=== Instruction ===
Reproduce the data word for word, from its first line up to and including the line with "בעבר בוצעו טיפולים".

=== Source records ===
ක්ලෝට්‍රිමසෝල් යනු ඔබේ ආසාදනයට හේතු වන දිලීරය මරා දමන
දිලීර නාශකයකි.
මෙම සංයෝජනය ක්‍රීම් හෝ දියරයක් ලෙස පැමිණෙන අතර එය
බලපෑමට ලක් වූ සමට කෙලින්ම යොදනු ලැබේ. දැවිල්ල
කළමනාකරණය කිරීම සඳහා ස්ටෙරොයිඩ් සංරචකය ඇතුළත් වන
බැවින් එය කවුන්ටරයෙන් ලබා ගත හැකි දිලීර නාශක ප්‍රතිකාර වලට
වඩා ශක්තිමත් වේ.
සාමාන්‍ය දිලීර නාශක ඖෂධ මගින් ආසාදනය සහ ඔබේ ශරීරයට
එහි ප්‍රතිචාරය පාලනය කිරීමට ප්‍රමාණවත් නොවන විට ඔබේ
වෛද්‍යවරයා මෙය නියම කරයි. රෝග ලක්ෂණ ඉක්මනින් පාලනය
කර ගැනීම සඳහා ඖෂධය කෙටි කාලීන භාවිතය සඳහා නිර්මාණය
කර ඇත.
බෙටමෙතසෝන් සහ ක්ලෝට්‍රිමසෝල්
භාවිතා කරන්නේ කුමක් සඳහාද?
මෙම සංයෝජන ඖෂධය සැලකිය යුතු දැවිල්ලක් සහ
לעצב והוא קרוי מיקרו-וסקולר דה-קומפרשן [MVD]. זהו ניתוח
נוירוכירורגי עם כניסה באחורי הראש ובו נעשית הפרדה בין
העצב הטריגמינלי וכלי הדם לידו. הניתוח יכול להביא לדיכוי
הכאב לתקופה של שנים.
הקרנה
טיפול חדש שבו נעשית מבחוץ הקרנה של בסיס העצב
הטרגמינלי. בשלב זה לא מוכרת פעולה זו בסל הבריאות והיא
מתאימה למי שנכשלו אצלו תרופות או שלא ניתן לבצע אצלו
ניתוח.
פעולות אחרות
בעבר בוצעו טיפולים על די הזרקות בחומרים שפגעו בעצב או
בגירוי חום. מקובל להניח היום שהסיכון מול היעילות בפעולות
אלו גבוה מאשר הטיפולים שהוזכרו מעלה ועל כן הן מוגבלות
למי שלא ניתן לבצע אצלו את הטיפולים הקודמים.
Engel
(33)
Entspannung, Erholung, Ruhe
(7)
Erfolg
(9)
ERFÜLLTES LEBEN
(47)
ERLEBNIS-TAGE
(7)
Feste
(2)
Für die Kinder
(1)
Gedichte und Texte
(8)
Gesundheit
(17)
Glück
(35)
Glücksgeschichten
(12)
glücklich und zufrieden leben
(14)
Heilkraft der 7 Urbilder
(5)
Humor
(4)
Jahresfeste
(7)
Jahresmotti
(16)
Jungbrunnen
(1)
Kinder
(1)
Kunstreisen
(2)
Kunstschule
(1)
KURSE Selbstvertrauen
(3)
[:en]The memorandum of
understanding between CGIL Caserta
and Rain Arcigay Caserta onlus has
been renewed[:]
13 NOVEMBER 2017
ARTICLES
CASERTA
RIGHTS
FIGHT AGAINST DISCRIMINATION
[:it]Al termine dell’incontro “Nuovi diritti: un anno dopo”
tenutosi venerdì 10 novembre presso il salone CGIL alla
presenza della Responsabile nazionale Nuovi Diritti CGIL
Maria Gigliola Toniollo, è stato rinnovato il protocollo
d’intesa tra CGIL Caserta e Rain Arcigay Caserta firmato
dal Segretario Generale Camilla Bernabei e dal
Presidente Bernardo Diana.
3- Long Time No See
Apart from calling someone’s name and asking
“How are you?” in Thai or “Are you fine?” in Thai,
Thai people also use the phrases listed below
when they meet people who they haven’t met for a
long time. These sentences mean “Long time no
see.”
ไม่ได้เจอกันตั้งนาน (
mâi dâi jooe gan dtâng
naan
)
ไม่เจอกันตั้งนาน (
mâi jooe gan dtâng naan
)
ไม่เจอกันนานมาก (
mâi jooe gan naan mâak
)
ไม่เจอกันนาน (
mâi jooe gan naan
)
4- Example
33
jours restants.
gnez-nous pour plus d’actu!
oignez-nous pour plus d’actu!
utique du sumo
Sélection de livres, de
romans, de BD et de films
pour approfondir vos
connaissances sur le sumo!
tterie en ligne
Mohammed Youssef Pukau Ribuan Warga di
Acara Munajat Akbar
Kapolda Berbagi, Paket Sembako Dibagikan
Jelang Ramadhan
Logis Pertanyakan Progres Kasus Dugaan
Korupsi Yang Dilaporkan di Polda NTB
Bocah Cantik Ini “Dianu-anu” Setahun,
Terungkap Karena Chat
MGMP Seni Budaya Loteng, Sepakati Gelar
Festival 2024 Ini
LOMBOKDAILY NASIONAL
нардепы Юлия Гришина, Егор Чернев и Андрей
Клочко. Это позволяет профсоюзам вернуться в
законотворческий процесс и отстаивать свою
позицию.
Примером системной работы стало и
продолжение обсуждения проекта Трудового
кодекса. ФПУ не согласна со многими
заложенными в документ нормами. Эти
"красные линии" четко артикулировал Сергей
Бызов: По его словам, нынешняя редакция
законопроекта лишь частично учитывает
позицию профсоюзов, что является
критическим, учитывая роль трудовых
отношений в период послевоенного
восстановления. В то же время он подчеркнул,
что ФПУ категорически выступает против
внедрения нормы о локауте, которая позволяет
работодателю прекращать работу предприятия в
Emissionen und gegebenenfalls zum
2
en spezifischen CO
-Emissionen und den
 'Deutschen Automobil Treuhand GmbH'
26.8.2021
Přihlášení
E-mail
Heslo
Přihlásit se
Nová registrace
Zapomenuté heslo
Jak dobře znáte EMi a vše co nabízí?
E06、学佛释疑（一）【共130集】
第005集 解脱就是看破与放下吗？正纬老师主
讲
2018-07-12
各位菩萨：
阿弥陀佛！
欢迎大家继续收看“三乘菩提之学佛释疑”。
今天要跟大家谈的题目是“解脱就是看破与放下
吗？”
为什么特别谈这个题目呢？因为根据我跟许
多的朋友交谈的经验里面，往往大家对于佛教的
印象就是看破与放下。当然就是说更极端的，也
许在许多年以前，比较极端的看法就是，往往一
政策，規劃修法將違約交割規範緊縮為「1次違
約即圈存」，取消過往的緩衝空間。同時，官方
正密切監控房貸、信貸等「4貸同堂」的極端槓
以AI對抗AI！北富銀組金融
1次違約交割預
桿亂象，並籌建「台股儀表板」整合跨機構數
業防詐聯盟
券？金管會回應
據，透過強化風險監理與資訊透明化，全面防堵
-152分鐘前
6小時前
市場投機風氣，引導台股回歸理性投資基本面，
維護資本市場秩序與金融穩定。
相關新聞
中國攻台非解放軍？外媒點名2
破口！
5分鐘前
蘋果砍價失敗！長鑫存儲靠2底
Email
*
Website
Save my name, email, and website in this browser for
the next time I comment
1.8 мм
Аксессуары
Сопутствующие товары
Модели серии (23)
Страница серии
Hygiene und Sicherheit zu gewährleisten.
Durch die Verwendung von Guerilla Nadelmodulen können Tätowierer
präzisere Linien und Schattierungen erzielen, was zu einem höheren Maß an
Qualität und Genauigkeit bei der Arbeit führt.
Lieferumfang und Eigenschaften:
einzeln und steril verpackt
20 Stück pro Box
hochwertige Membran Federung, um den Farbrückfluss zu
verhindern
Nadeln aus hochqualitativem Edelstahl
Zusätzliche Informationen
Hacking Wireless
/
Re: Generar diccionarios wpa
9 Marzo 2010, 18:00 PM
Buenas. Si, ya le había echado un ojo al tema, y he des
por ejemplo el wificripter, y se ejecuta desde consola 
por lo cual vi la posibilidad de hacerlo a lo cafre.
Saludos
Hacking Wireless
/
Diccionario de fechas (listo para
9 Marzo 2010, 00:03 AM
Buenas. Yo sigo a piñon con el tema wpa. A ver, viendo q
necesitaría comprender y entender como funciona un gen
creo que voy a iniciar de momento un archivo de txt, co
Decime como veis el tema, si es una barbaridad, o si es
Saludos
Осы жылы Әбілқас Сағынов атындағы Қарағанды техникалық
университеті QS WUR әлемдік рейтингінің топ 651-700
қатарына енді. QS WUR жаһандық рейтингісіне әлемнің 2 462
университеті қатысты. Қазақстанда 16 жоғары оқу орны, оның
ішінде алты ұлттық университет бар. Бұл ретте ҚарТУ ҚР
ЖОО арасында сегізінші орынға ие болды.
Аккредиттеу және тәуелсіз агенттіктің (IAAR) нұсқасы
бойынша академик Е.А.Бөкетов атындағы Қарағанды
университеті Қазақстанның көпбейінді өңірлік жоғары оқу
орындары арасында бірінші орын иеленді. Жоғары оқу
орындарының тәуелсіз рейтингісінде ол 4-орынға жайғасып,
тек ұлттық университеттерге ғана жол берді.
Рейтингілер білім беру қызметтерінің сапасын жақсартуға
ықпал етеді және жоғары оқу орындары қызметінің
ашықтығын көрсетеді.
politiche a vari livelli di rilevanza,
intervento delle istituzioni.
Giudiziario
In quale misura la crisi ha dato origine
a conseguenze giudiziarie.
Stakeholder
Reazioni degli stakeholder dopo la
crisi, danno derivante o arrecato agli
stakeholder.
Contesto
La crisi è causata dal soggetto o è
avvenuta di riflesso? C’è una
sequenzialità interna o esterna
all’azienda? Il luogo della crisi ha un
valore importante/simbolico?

=== Exercise output ===
ක්ලෝට්‍රිමසෝල් යනු ඔබේ ආසාදනයට හේතු වන දිලීරය මරා දමන
දිලීර නාශකයකි.
මෙම සංයෝජනය ක්‍රීම් හෝ දියරයක් ලෙස පැමිණෙන අතර එය
බලපෑමට ලක් වූ සමට කෙලින්ම යොදනු ලැබේ. දැවිල්ල
කළමනාකරණය කිරීම සඳහා ස්ටෙරොයිඩ් සංරචකය ඇතුළත් වන
බැවින් එය කවුන්ටරයෙන් ලබා ගත හැකි දිලීර නාශක ප්‍රතිකාර වලට
වඩා ශක්තිමත් වේ.
සාමාන්‍ය දිලීර නාශක ඖෂධ මගින් ආසාදනය සහ ඔබේ ශරීරයට
එහි ප්‍රතිචාරය පාලනය කිරීමට ප්‍රමාණවත් නොවන විට ඔබේ
වෛද්‍යවරයා මෙය නියම කරයි. රෝග ලක්ෂණ ඉක්මනින් පාලනය
කර ගැනීම සඳහා ඖෂධය කෙටි කාලීන භාවිතය සඳහා නිර්මාණය
කර ඇත.
බෙටමෙතසෝන් සහ ක්ලෝට්‍රිමසෝල්
භාවිතා කරන්නේ කුමක් සඳහාද?
මෙම සංයෝජන ඖෂධය සැලකිය යුතු දැවිල්ලක් සහ
לעצב והוא קרוי מיקרו-וסקולר דה-קומפרשן [MVD]. זהו ניתוח
נוירוכירורגי עם כניסה באחורי הראש ובו נעשית הפרדה בין
העצב הטריגמינלי וכלי הדם לידו. הניתוח יכול להביא לדיכוי
הכאב לתקופה של שנים.
הקרנה
טיפול חדש שבו נעשית מבחוץ הקרנה של בסיס העצב
הטרגמינלי. בשלב זה לא מוכרת פעולה זו בסל הבריאות והיא
מתאימה למי שנכשלו אצלו תרופות או שלא ניתן לבצע אצלו
ניתוח.
פעולות אחרות
בעבר בוצעו טיפולים על די הזרקות בחומרים שפגעו בעצב או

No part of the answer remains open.